After working on the inside I decided to put drop cloth on the outside of the arms too because I didn’t like the way the old burlap straps with the new burlap looked. So I cut out the old straps and tacked in the drop cloth fabric with just a hand full of tacks. Since red isn’t my fav so I stole one of the neutral black striped straps off the back. One strap easily did both sides.
Once the chair was done the last thing I had to do was the seat cushion. Remember how I told ya about my sewing skills? Originally I told myself that I could just tuck the drop cloth around the cushion and no one would know. But deep down inside I knew that would bug me haha!

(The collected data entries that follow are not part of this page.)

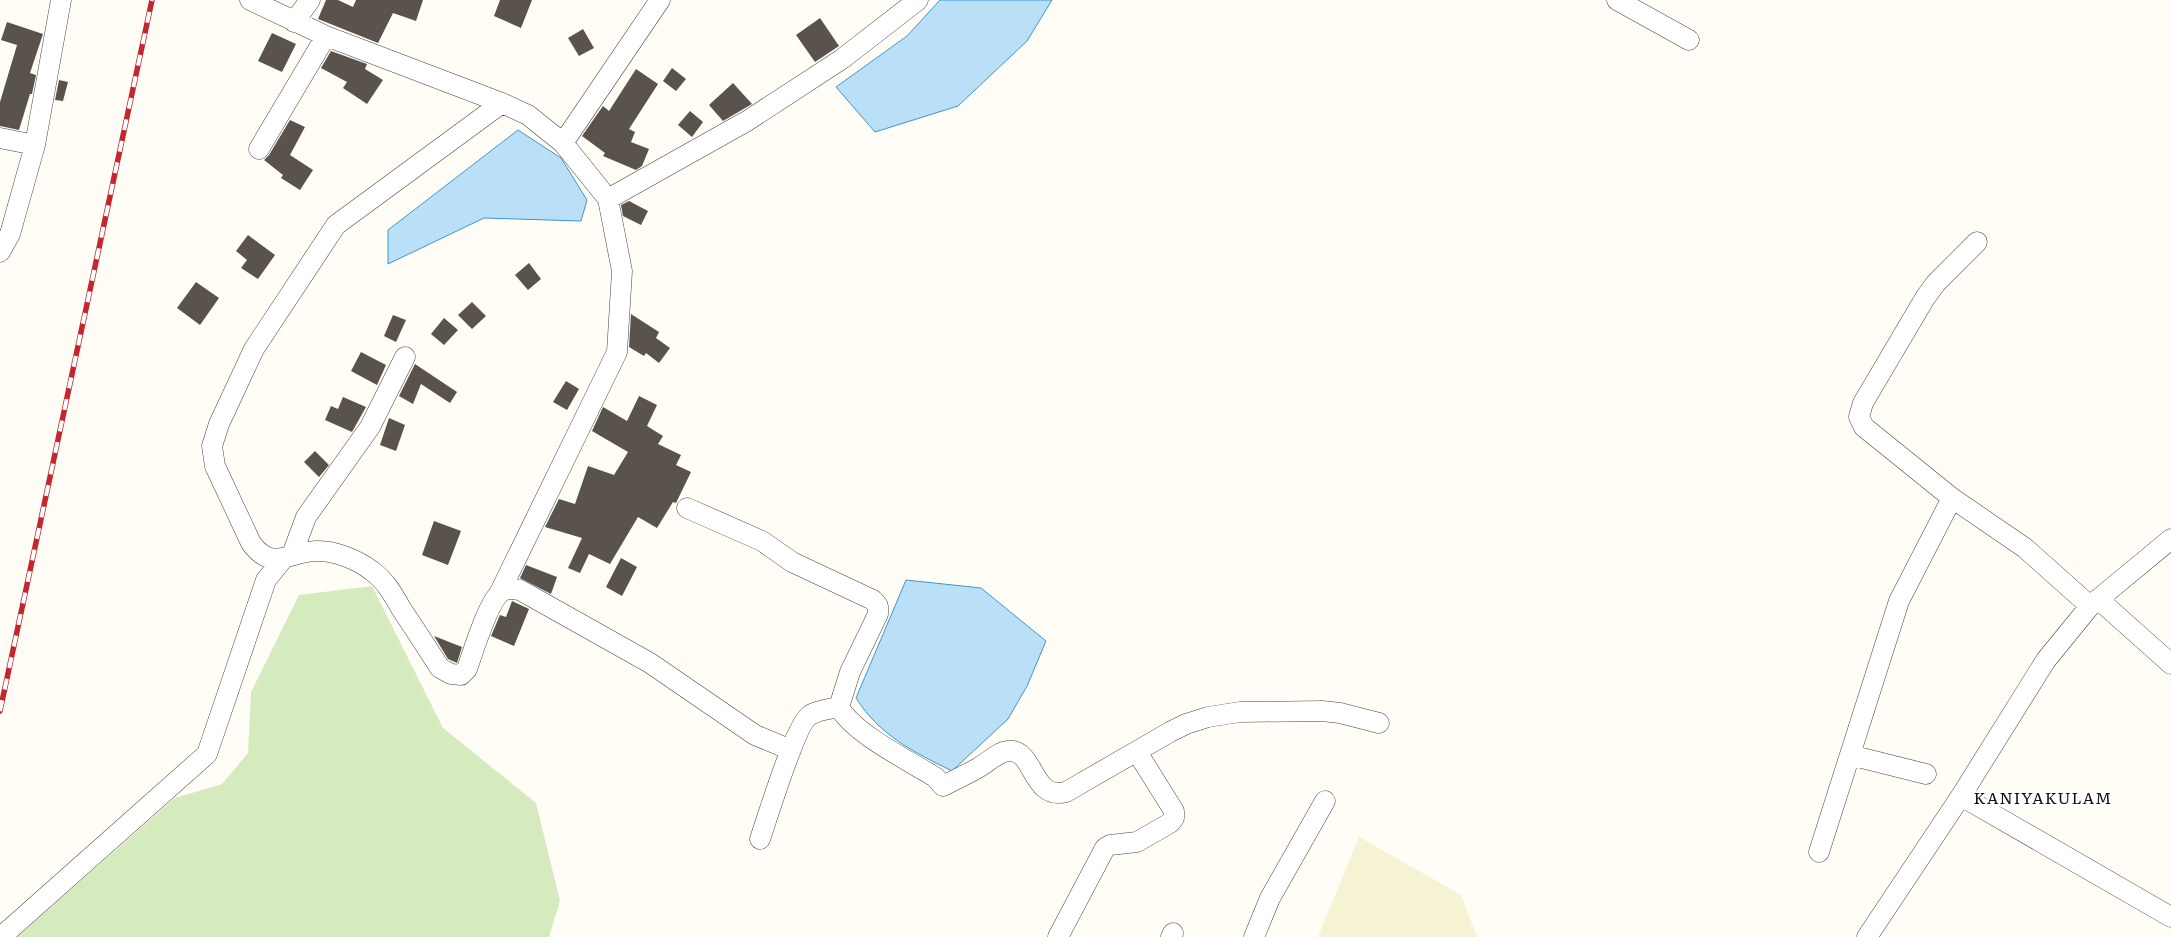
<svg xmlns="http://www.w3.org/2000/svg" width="2171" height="937" font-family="Literata,serif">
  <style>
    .farmland { fill: #f6f3d4 }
    .green { fill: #d5ebbd }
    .water { fill: #b9e0f7; stroke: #3f96cf }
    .building { fill: #5a524d }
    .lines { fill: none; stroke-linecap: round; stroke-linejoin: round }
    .minor-casing { stroke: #444; stroke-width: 21 }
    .minor { stroke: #fff; stroke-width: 20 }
    .rail-casing { stroke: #c4262e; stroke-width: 5.5 }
    .rail { stroke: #fff; stroke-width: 4; stroke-dasharray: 11; stroke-linecap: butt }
    .labels { text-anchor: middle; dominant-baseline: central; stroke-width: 5; stroke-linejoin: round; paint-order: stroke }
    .quarter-label { font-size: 16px; letter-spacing: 1px; fill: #111; stroke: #fff }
  </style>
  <rect width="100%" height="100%" fill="#fffdf5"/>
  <path class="farmland" d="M1359 837 1461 895 1477 937H1318Z"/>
  <path class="green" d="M372 586 443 728 536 803 560 901 549 937H17L175 798 222 784 248 753 251 692 299 595Z"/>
  <path class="water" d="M940 0H1052L1027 41 958 106 875 132 836 87 907 36Z
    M518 130 561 158 587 200 581 221 484 218 388 264V230Z
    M906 580 981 588 1046 641 1027 686 1008 719 952 771C914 752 880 736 856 698Z"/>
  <path class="building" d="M326 0H338L353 7 356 0H423L416 21 393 13 378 43 318 19Z
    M500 0H532L521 28 494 16Z
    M820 18 839 46 815 62 796 35Z
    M7 22 43 34 30 73 36 75 32 94H30L19 130 0 126V102L17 45 1 40Z
    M583 29 594 48 579 56 568 38Z
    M272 33 296 44 282 72 258 61Z
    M331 51 367 64 365 69 383 80 367 104 343 88 347 82 321 68Z
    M672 68 686 79 676 91 663 81Z
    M636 69 658 84 629 129 635 132 631 142 649 149 642 166 636 170 603 156 605 153 582 136 603 106 609 111Z
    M59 80 68 82 63 101 55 100Z
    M733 83 752 104 723 121 709 105Z
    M690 111 703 122 692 137 678 125Z
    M290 120 305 127 290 155 313 170 300 190 281 178 283 175 264 160 269 155Z
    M629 201 648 211 641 225 623 216 621 205Z
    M248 235 275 255 258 279 241 268 247 260 236 251Z
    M529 263 541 279 528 290 515 275Z
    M196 282 219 298 200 325 177 308Z
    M472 302 486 316 472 329 458 315Z
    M631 314 659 332 656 338 670 348 659 363 646 353 644 356 629 347Z
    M393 315 406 320 396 342 384 336Z
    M444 318 458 330 444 345 431 334Z
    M361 352 386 365 377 385 351 371Z
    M415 364 457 392 450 403 421 384 413 404 399 396Z
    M566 381 579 389 567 410 553 402Z
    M639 396 657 405 647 426 663 436 658 444 681 455 676 465 691 472 676 503 673 502 657 528 638 517 610 564 589 554 580 573 568 568 582 538 545 527 559 499 575 504 588 466 614 475 628 452 592 431 603 407 627 421Z
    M343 397 366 407 352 432 325 420 331 406 338 409Z
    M389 418 405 425 396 451 380 445Z
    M315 451 329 465 319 477 304 462Z
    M434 521 461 531 448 565 422 555Z
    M621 558 637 567 622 596 606 587Z
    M526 565 557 577 551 594 520 578Z
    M512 601 529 609 514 646 491 636 500 615 506 617Z
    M434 636 462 647 457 663 448 659Z"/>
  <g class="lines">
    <defs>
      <path id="minor" d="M250 0 326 36 502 103 528 115 563 143 608 199 622 271 617 352 499 594
        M1617 0 1689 40
        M294 22 310 0
        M502 103 336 225 254 349 219 424 212 446 215 466 251 543C272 572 288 552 316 551 334 550 358 560 372 571 386 581 394 596 402 610 415 629 427 648 440 668L451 674 461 675 467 669C473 652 488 602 501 592 507 588 512 589 520 590L650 663 755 735 791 750
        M0 138 35 145
        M563 143 660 0
        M259 149 326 36
        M608 199 747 121 842 59 918 0
        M1977 242 1936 283 1925 298 1863 403 1859 417 1864 427 1952 498 2025 548 2090 606
        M0 252 10 234 35 145 61 0
        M687 508 762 541 792 562 873 600 878 606V614L850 672 839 707C853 733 909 761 935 777L943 786C955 780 967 774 978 768 987 763 998 752 1008 751 1035 748 1031 801 1066 792L1170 732 1186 724 1208 717 1240 712 1322 711 1340 713 1379 723
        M292 555 306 517 370 427 405 357
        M2098 599 2171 664
        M1850 755 1926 774
        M1961 796 2171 917
        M760 839C767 819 796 723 810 715 818 710 830 709 839 707
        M1819 852 1899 601 1952 498
        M1 937 207 754 266 580 283 559
        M1058 937 1105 848 1110 845 1137 842 1170 823 1174 818V811L1137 752
        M1171 937 1173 933
        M1254 937 1270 898 1325 801
        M1867 937 1961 796 2046 660 2090 606 2171 539"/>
    </defs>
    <use href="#minor" class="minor-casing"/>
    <use href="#minor" class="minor"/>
    <defs>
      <path id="rail" d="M0 711 152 0"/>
    </defs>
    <use href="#rail" class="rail-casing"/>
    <use href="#rail" class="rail"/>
  </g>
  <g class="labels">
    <g class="quarter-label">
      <text x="2043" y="797">KANIYAKULAM</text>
    </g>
  </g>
</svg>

So I wrapped the remaining piece of drop cloth around the cushion aka wonder bread lol! Then I sewed it on! It took me a long time and I didn’t even try to make it perfect because I knew I wanted it to have that rough cut look too. Pus I wasn’t about to torture myself that way! And it turned out just fine!
Here she is! I’m obsessed with how it turned out! The only burlap pieces I left were the original ones. The part in the front and the straps. Everything else got drop clothed. What do ya think?
How to Deconstruct a Chair
Deconstructing furniture is a lot of work. It can be time consuming and tedious but it’s also always worth it! I got this chair for $40, the drop cloth was less than $10, and $4 worth of upholstery nails. Not too shabby! Just shabby enough! 😉 I’m already thinking about the next piece I’d like to deconstruct!
I hope y’all enjoyed this article! Let me know if you have any questions!